Reproduce each of the following rows verbatim, without altering any wording or punctuation.

++++ Data provided ++++

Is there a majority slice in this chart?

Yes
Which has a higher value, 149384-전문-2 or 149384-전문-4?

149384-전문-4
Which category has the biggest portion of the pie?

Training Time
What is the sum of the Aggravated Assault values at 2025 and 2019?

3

++++

◆ Output of the exercise ◆
Is there a majority slice in this chart?

Yes
Which has a higher value, 149384-전문-2 or 149384-전문-4?

149384-전문-4
Which category has the biggest portion of the pie?

Training Time
What is the sum of the Aggravated Assault values at 2025 and 2019?

3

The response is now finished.